Ivens Reyner Co-Founder of Coletivo Mangueiras, a young feminist collective, sees this new wave of fundamentalisms as an opportunity, “this has forced us to do something, to go to the streets, to organize ourselves in more strategic ways. We believe that the conservative wave that has risen in Brazil has made us want to respond in a stronger and more reactive way.”

Sri Lanka

Young women in Sri Lanka do not have the power to make decisions concerning their own bodies - especially in relation to abortion, marital rape and contraceptive usage. Sarah Soysa, a sexual and reproductive rights activist, says, “there are more than 40,000 reported teenage pregnancies every year in Sri Lanka and a reported number of 700 abortions every day. Sri Lanka has adopted the Beijing Platform for Action, ratified CEDAW and adopted a comprehensive Women’s Charter in 1993 framed on the principles of enshrined in CEDAW. Yet, real change still need to happen at the national level. Young people hardly participate in these reviews as a result of low resources,  and also because young people are not recognized as important stakeholders.”

Woman holding sign

Sarah SRHR Selfie. Photo: Sarah Soysa

Sarah received a grant from International Women’s Health Coalition to conduct local level Beijing +20 advocacy work. In February 2015 she and a group of other young people held the first ever youth review on SRHR and gender equality in Sri Lanka, ahead of this month's UN Commission on the Status of Women 59 in New York. They trained 27 young leaders from 18 different organisations and networks, and produced recommendations to the government urging them to strengthen and implement existing adolescent health strategy and national youth policy, and approve the Health of Young Persons’ Policy. The establishment of the Youth Advocacy Network Sri Lanka was formed following the review.
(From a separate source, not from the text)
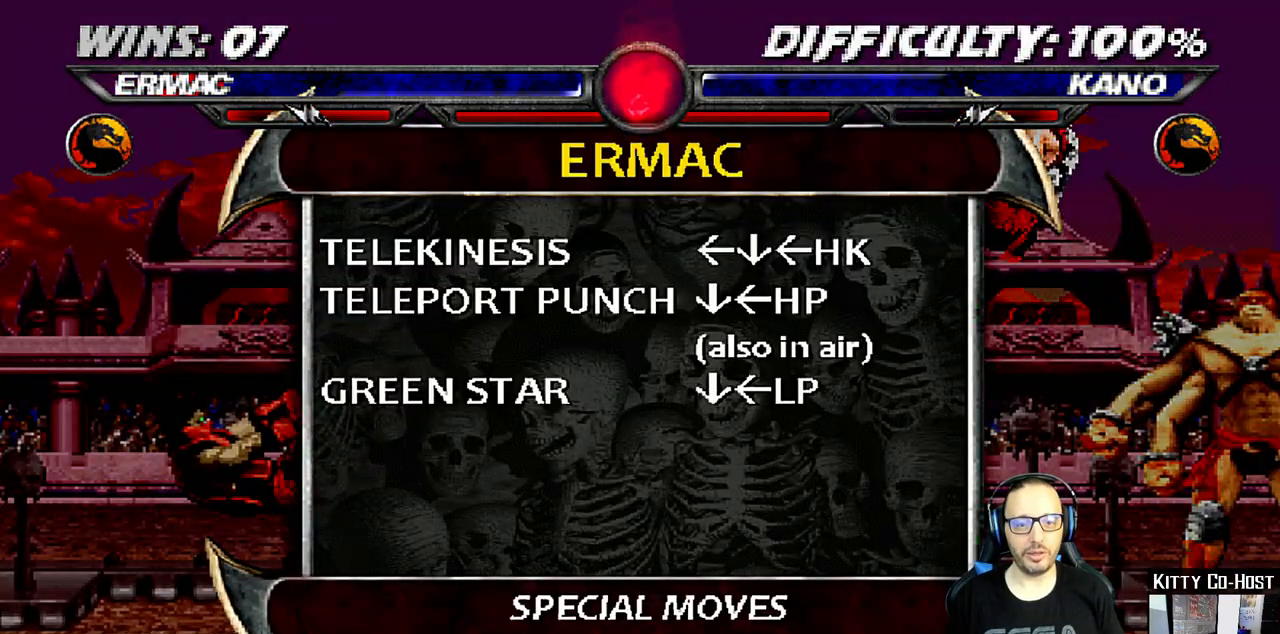
Gameplay with a controller (PlayStation layout); each line is a JSON object with the inputs held at the frame after it. "events" lists button and stick changes between this image and that frame as [ms after this image, input, new state], when the widget could be followed in between. Not read: L1 R1.
{"buttons": [], "left_stick": "center", "right_stick": "center", "events": []}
Women’s human rights groups, young feminists activists and governments alike must take this opportunity to repoliticize the debate and call for greater accountability and full implementation of past and future agreements on SRHRs. This requires commitment and political will to ensure young women and girls can exercise autonomy over their own bodies, and adequate financing so that they access the SRHR services they need and want. Young feminists can help re-conceptualize how we understand sexual and reproductive health and rights, moving from reproduction to sexuality, away from reductionist approaches, from a focus on population control and the family unit, to liberty of women and girls to claim their bodily autonomy.
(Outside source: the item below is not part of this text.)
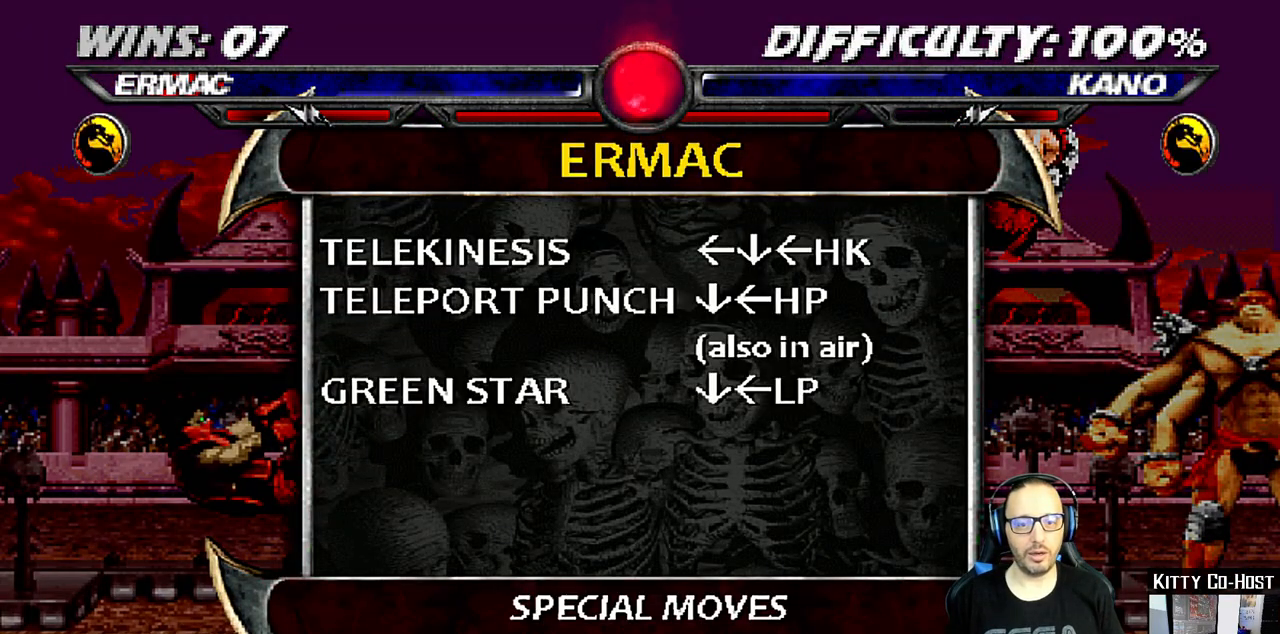
{"buttons": [], "left_stick": "center", "right_stick": "center", "events": []}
Next week the 59th session of the UN Comission on the Status of Women opens in New York - a moment where thousands of women's rights activists gather from all corners of the world. Both FRIDA and Resurj will be there, working with the Women’s Rights Caucus and partners to advocate for a strong declaration that meets, and exceeds, the principles set out in the Beijing declaration. We will also be supporting young feminists, amplyfing their voices and experiences of the CSW via social media, aiming to connect them in NYC and beyond. Among numerous events, we will hold panel discussion on young feminist activists and SRHR, where young women from Sri Lanka, Brazil, and Kyrgyzstan will share their experiences.